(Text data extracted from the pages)

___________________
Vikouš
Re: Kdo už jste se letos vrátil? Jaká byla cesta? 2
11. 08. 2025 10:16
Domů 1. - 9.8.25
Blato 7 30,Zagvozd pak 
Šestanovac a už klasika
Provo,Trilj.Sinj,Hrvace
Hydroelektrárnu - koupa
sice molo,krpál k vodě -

- **Task prompt**
Change "klasika" to "tradice" in all the entries above and write them out again, leaving everything else unchanged.

- **Problem solution**
___________________
Vikouš
Re: Kdo už jste se letos vrátil? Jaká byla cesta? 2
11. 08. 2025 10:16
Domů 1. - 9.8.25
Blato 7 30,Zagvozd pak 
Šestanovac a už tradice
Provo,Trilj.Sinj,Hrvace
Hydroelektrárnu - koupa
sice molo,krpál k vodě -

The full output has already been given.